As the fourth-ranked player in this field (per OWGR), Xander won’t exactly be sneaking up on any oddsmakers to start 2024, but given Scottie’s notorious putting woes and Hovland’s curious lack of positive history around Kapalua, I don’t believe a player with Xander’s profile should be far off either of their numbers on outright odds boards. At any price flirting with 16-1, I’d be very comfortable making Schauffele my leading man at Kapalua this week.
Tom Kim
One year removed from being the hottest name in the golfing world, 21-year-old Tom Kim comes into 2024 as one of the game’s most quietly consistent performers. Over his last 10 worldwide starts (including the Open Championship, the entirety of the FedEx Cup Playoffs, and two DP World Tour Rolex Series Events), Kim has no finish worse than 25th; recording a win, a runner-up, and three additional top-10s in the process.
Tom has attained these results largely on the back of his putter and iron play, as since the Scottish Open, Kim has yet to lose strokes on the greens in any of those 10 starts and has lost strokes on approach just once. He hasn’t exactly been straddling the field average either, as on nine separate occasions over the last five months, Tom has gained at least four strokes on the field with his irons or putter.
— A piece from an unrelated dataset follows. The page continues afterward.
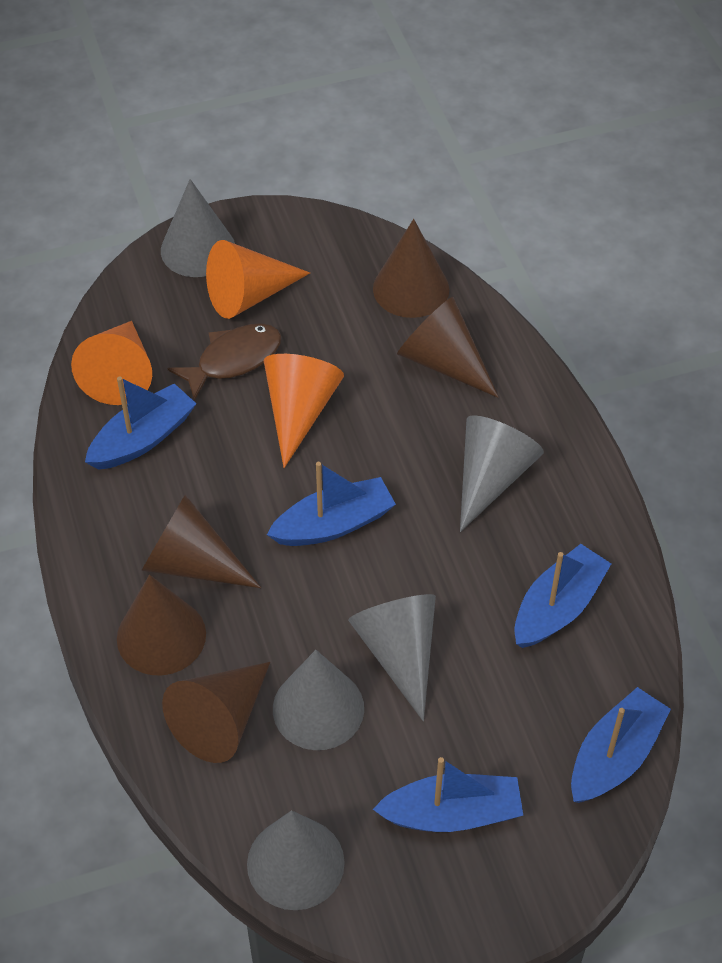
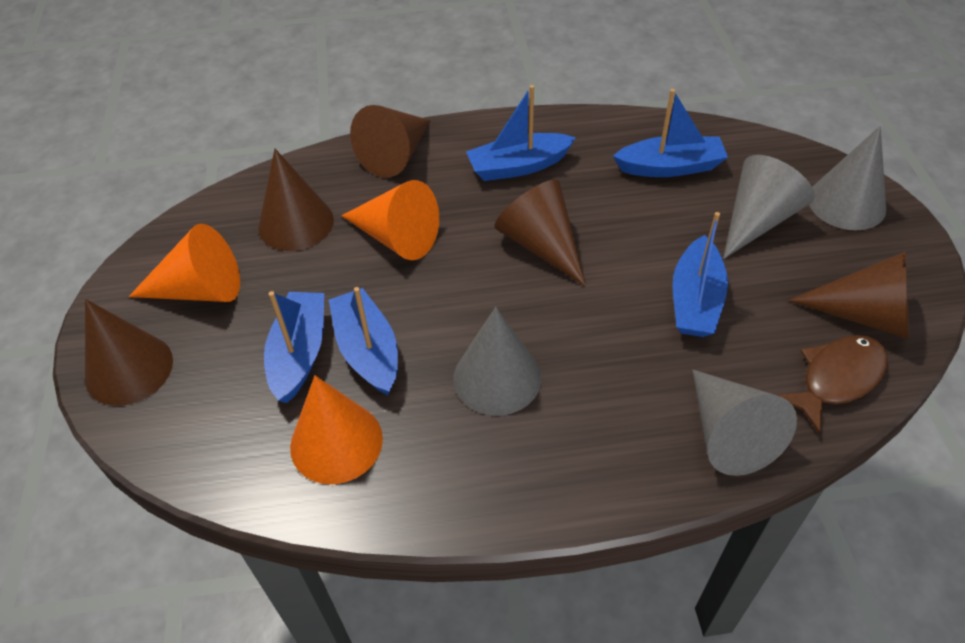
grey cone: [161,179,235,277] [247,810,345,910] [273,650,364,750] [348,594,436,721] [460,415,544,532] = 5 -> [453,307,541,415] [692,370,797,476] [723,155,815,259] [809,126,886,230] = 4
Of course, Kim remains one of the most dependable drivers of the ball on the planet, and his short game is more than reliable enough to mitigate potential damage around Kapalua’s tricky greenside surrounds. With a fifth-place finish already to his name on debut here last season, I’ll be very interested in any number >25-1 Monday morning.
Eric Cole
If you consumed any of my content over the course of the Fall Swing, you’ll be very familiar with my affinity for Eric Cole. The 35-year-old Floridian made waves throughout his debut year on the PGA Tour, but the last four months are where he's truly showcased his best play. Cole recorded four top-four finishes in five starts from September to November, and perhaps most notably, he did so whilst making marked improvements to his biggest historic flaw (off the tee).
Not that a faulty driver will hurt him too much this week, as Kapalua is a course that saw a player with a similar statistical profile (Cam Smith) set a PGA Tour scoring record in his win two seasons ago. The generosity of these fairways should ease many of the deficiencies Cole still possesses off the tee, and when isolating for putting and iron play, Eric Cole can count himself as one of the best players on the entire PGA Tour. Over his last 50 rounds, Cole ranks sixth in SG: Approach, third in Birdie Chances Created, seventh in Weighted Proximity, and second in Birdie Conversion Rate.
It’s difficult to project a player who has yet to close the deal on this stage to overcome some of the Tour’s preeminent stars, but statistically, Eric Cole possesses every tool required to have success around the Plantation Course. He’ll be a lock for me in the Top 10/20 markets, and if the outright number starts to drift into the 60-70/1 range, I won’t be able to resist a player flying in this type of form.